With less than a month to go before India’s general election, when Narendra Modi’s Bharatiya Janata Party (BJP) is widely expected to retain power, the opposition coalition is a shambles. This is only partly its own doing. India’s law-enforcement agencies have played a not insignificant role.
On March 21st the Enforcement Directorate (ED), a federal agency tasked with investigating large-scale economic offences, arrested Arvind Kejriwal, the chief minister of Delhi, a leading figure in the main opposition alliance and a thorn in the side of the prime minister.
The arrest had been widely expected. The ED has “summoned” Mr Kejriwal for questioning nine times since October, which he gleefully and publicly ignored. Yet the news, when it broke late on March 21st, was still a shock. It is the first time in India’s history that a sitting chief minister has been arrested. And it is only the latest misfortune to strike the anti-BJP coalition.
In January the chief minister of Jharkhand, an opposition-run eastern state, resigned just hours before he too was arrested by the ED, in his case on suspicion of money-laundering.
This week the Congress party, the only big national party other than the BJP, said its bank accounts had been frozen by the tax authorities over alleged undeclared cash income of 1.5m rupees ($18,000), or about 0.07% of its total donation income, in the 2017-18 financial year.
Maybe the timing is pure coincidence. The government says law-enforcement agencies are merely doing their job. The bjp rode to power in 2014 on, among other things, popular disgust with corruption. The last term of the previous, Congress-led, coalition had been marked by a seemingly never-ending cascade of exposés by India’s then muckraking media.
Many voters remain wedded to the idea that Mr Modi is incorruptible. Some believe that applies to his party too.
Perhaps it is true. That would explain why the ed and the Central Bureau of Investigation (CBI), another law-enforcement agency, both of which are controlled by the central government, have been so energetic in their investigations of parties other than the BJP. Some 95% of the agencies’ investigations since 2014 have focused on the opposition. Under the Congress-led coalition over the previous ten years, just 54% of ed investigations and 60% of CBI ones went after the opposition, according to an investigation by the Indian Express, a national daily.
The BJP’s halo extends to new members too. The agencies have ceased or eased investigations against opposition politicians after they defected to the ruling party.
The particulars of the case against Mr Kejriwal relate to a new liquor policy introduced by his government in 2021. The ED and the CBI allege that Mr Kejriwal’s Aam Aadmi Party (AAP) received around 1bn rupees in kickbacks from a group of businessmen in exchange for lucrative alcohol licences.
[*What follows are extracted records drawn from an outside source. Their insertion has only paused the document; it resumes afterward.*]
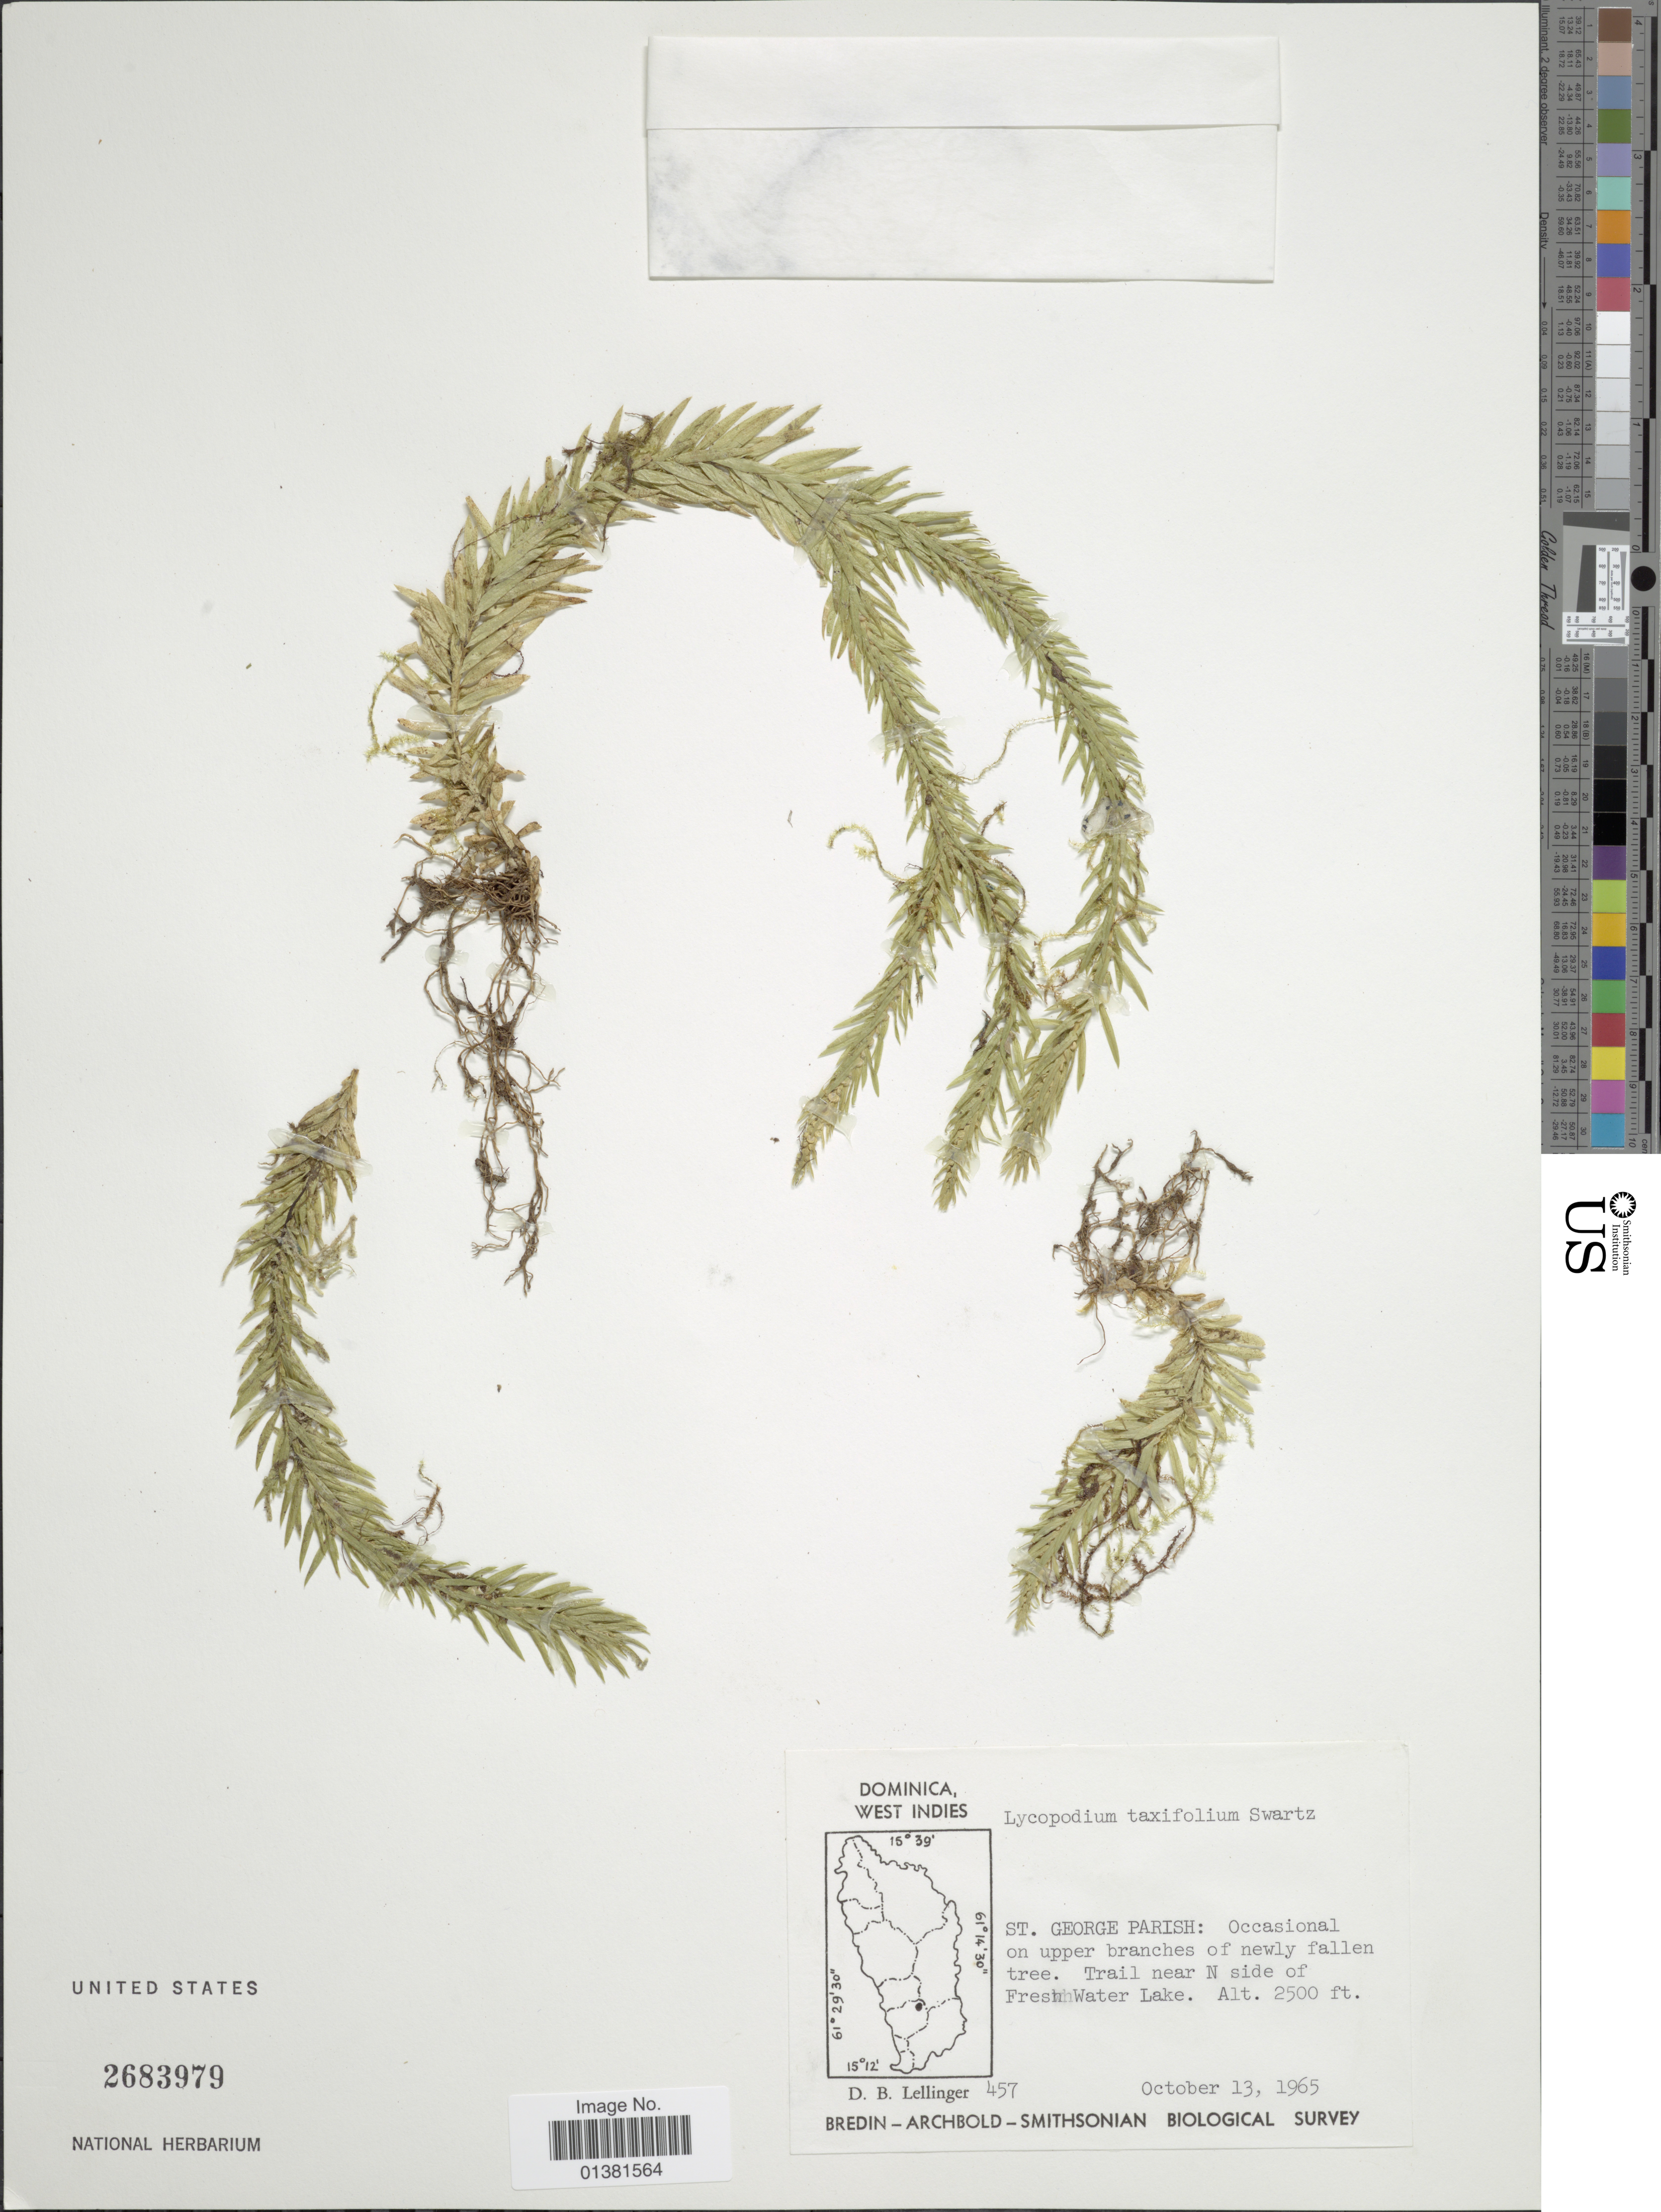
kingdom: Plantae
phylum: Tracheophyta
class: Lycopodiopsida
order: Lycopodiales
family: Lycopodiaceae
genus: Phlegmariurus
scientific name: Phlegmariurus taxifolius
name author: (Sw.) Á. Löve & D. Löve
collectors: D. B. Lellinger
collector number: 457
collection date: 1965-10-13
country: Dominica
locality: West Indies, St. George Parish: Occasional on upper branches of newly fallen tree. Trail near N side of Freshwater Lake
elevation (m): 762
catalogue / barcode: US 2683979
Two other senior AAP lieutenants are already in jail pending trial as part of the case, including Mr Kejriwal’s deputy, who was arrested in February 2023. The ED says Mr Kejriwal has failed to co-operate with the probe and that his arrest is necessary to establish what role he played in the alleged corruption. Though the agency has conducted multiple raids and arrested a total of 16 people in the probe, none of the accused have yet been put on trial. AAP says the investigation is a political conspiracy.
The irony is that Mr Kejriwal rose to political prominence as a campaigner against graft under the previous Congress-led government. The symbol of his party is a broom, signifying the sweeping away of corruption. Other opposition leaders rallied behind Mr Kejriwal. “A scared dictator wants to create a dead democracy,” Rahul Gandhi, figurehead of the Congress, wrote on X, formerly Twitter.
Pinarayi Vijayan, the chief minister of Kerala, called Mr Kejriwal’s arrest “outright vicious and part of a callous plot to silence all opposition voices just ahead of the general elections”.
MK Stalin, the chief minister of Tamil Nadu, said it laid bare the BJP’s abuse of power and the “decay of democracy”.
Mr Kejriwal has consistently denied wrongdoing, and justified his refusal to appear for questioning before the ED by calling the summons “illegal”. He is challenging his arrest in court. But whatever the judges decide, the saga will probably hurt the opposition more than the BJP.
If Mr Kejriwal remains in jail, the opposition alliance will be deprived of a crucial campaigner. Even if he is released, he will have been robbed of some of his moral power, and his image is likely to be tarnished.